Well, this is what it all boils down to, the best team from North America, Enemy; and the best team from the European Union, Epsilon. I have to be honest, I think the best team in North America is Cloud 9, and I think the REAL final was yesterday, when Epsilon squeaked out a three games to two victory over Cloud 9, but the games have to be played, so let’s see how it turned out.
In game one, Epsilon came out fast, scoring First Blood in under one minute. Enemy fought back, and after six minutes the kill count was 4-3 in Epsilon’s favor. The game remained close until the thirteen minute mark, when Epsilon won a big team fight, going up 11-6, and the first Gold Fury of the game. Epsilon built that lead to 15-6 at the eighteen minute point, while building very solid map and objective control. By twenty-two minutes, Epsilon had pushed down all of Enemy’s towers, and dropped two Phoenixes, in preparation for the final base rush. Enemy had no answers as Epsilon invaded the base, building the kill lead to 22-7, before dropping the Titan and ending game one after only twenty-seven minutes.
Game two began with Enemy having a really strong pick/ban phase, looking like they might have an edge. Once again, Epsilon scored First Blood, around two minutes into the game, but Enemy answered right back, and at the five minute point the kill count was all even at 2-2. The teams trade kills for a while, but at the ten minute mark, Enemy had a 5-4 kill lead, and was building a nice gold lead as well. Both teams get into an extended Gold Fury dance, but after a long engagement, only a few kills are scored and no one can take down the Gold Fury. Nineteen minutes in the game is still too close to call, Enemy having a one kill lead at 8-7. At twenty-five minutes in, Epsilon takes a stealthy, uncontested Gold Fury, but we soon see why it was uncontested, as Enemy makes a huge push, taking three quick kills and several towers, to create the first real lead of the game, 15-10. Then the bottom drops out; Enemy gets caught being over-aggressive twice, over-extending to try and take a Tier two tower. The resulting team fight brings the kill score to 16-14 in favor of Enemy, but rewards Epsilon with the Fire Giant buff, and a huge momentum swing in their favor. Over the next ten minutes Epsilon uses their advantage to take the kill count lead, 18-17, the gold lead, and the experience lead. At forty-one minutes Epsilon gears up for their base push, up 23-18, and armed with another Fire Giant buff. The end comes not long after, at about forty-four minutes, with the kill count at 27-19, the Titan falls, and Epsilon takes the second of the three victories needed to close out the match.
Game three goes as did the previous two, Epsilon jumps on First Blood, but Enemy fires right back, and at the three minute mark Epsilon has a 2-1 kill lead.

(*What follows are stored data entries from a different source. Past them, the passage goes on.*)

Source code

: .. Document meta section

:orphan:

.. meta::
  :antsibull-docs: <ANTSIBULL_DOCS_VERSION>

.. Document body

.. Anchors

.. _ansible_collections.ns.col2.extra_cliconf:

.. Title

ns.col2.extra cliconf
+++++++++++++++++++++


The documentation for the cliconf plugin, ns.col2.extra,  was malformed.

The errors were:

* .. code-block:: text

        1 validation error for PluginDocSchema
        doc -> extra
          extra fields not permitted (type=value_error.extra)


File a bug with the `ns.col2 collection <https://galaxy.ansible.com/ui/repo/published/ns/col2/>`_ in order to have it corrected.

The two teams trade kills for a bit, and, by twenty-one minutes the kill score is tied at 11-11, but Enemy has a small gold lead. Sadly, as before, Epsilon wins a game-changing team fight, taking the kill lead 16-11 along with the Fire Giant buff. Enemy has so answer to this burst of Epsilon momentum, and Epsilon grows the kill lead to 21-11, and using their Fire Giant buff to break the Enemy base, and drop the Titan near the thirty-one minute point, giving Epsilon the final win they need to take the title.
So congratulations go to Epsilon, for not only playing a nearly flawless regular Smite Pro League season, and following it up with only one stumbling point, and that one during Super-Regionals. Only Cloud 9 put a bump in the Epsilon road to the Championship, and even that only slowed Epsilon’s progress. It’s clear that a new day has dawned in the Smite world, one that favors the flexible European meta. We will have to wait and see how the other regions respond.